The Franklin D. Roosevelt situation is interesting. Few great American leaders have as many opponents as Franklin D. Roosevelt, and in fact most who study numismatic history are less than impressed with his Gold Recall Order in 1933 and some of the behind-the- scenes activities in his administration. That said, no matter how you feel about Roosevelt it is awfully hard to dispute that as President he faced challenges unlike any in history, and somehow he managed to meet those challenges with America emerging as a better place when he was finished.
It seems to be a case that, in a very split nation in terms of politics today, Roosevelt is so very hard to understand. The best example was the proposal to take him off the dime and replace him with Ronald Reagan. The idea got nowhere because almost the first voice of opposition was Nancy Reagan, who made it crystal clear Ronald Reagan would not want to replace Franklin Roosevelt. It’s a bit ironic as Reagan might be the closest we have come recently to Roosevelt as he crossed party lines, not always in terms of votes but in terms of respect. You didn’t have to vote for Roosevelt to be a follower of Roosevelt as he without a doubt was the leader of the so-called “Greatest Generation” during the Great Depression and World War II.
Elected four times to the office of President, Roosevelt is probably the only man in history to have a constitutional amendment passed against him just because he had run four times. To have a commemorative for Roosevelt was only logical as the historians, at least in the case of one group equally divided by political party, have now ranked him third (and very close to Lincoln for second) as the greatest American President.
It’s probably only appropriate that the 1997 gold $5 for Franklin D. Roosevelt was somewhat overlooked in importance at the time. With an obverse by T. James Ferrell and a reverse by James Peed, the Roosevelt $5 was offered at regular prices of $225 for a proof and $205 for a BU while the pre-issue discount prices were $195 for the proof and $180 for the BU.
The Roosevelt $5 did not exactly sell out. In 1997 almost any sales were seen as good as the commemorative coin program was in very bad shape. The Atlanta Olympic commemoratives had flooded the market and basically destroyed the idea of modern commemoratives. The orders for coins in 1997 were simply awful, but typically for the time there were too many commemoratives being offered at the same time.

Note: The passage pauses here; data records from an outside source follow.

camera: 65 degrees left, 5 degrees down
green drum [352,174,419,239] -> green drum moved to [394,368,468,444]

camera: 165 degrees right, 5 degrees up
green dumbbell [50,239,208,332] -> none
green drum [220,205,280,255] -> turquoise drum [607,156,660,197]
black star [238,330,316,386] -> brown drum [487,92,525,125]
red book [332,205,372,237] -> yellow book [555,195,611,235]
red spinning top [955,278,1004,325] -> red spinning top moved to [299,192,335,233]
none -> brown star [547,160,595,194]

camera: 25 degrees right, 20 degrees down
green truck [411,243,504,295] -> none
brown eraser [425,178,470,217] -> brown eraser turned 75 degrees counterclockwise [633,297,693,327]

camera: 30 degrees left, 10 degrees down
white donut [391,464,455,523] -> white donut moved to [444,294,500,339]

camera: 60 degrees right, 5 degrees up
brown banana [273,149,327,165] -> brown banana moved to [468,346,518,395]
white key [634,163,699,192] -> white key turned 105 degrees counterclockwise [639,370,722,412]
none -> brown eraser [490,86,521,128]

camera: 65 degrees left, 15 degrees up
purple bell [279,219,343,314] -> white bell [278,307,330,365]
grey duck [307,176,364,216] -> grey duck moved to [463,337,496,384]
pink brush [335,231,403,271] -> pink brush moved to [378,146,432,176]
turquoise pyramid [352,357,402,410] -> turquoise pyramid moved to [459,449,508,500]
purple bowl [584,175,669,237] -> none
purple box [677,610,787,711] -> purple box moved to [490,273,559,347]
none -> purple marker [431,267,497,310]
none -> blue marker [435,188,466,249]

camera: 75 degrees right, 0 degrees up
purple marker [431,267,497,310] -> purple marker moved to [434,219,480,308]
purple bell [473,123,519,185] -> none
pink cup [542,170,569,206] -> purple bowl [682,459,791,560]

Consider your 1997 options, which included not only the Roosevelt $5 but also the Botanic Gardens dollar as well as the dollar and $5 for the 50th anniversary of Jackie Robinson breaking the color barrier in baseball. None sold like they were expected to sell. Even though the Roosevelt $5 sold only 29,233 proofs, that was more than the proof sales of the Jackie Robinson $5 in proof and BU combined. To its proof total, the Roosevelt $5 added 11,805 sales in BU.
Typically when it comes to Roosevelt, the sales were seemingly not high but they topped not only the Jackie Robinson $5 but also the George Washington $5 in 1999 and other gold and bimetallic issues since.
Since being released in 1997, the Roosevelt $5 has been advancing slowly but surely in price. It has not been an immediate major price jump, but consider that now, 15 years later, the proof is at $442, up $217 from the issue price, while the BU is at $1,275, up an impressive $1,070 from its issue price.
Those are pretty good increases over the time since the Roosevelt $5 coins were sold. The increases are not as spectacular as the Jackie Robinson $5, but they still have to be seen as impressive advances.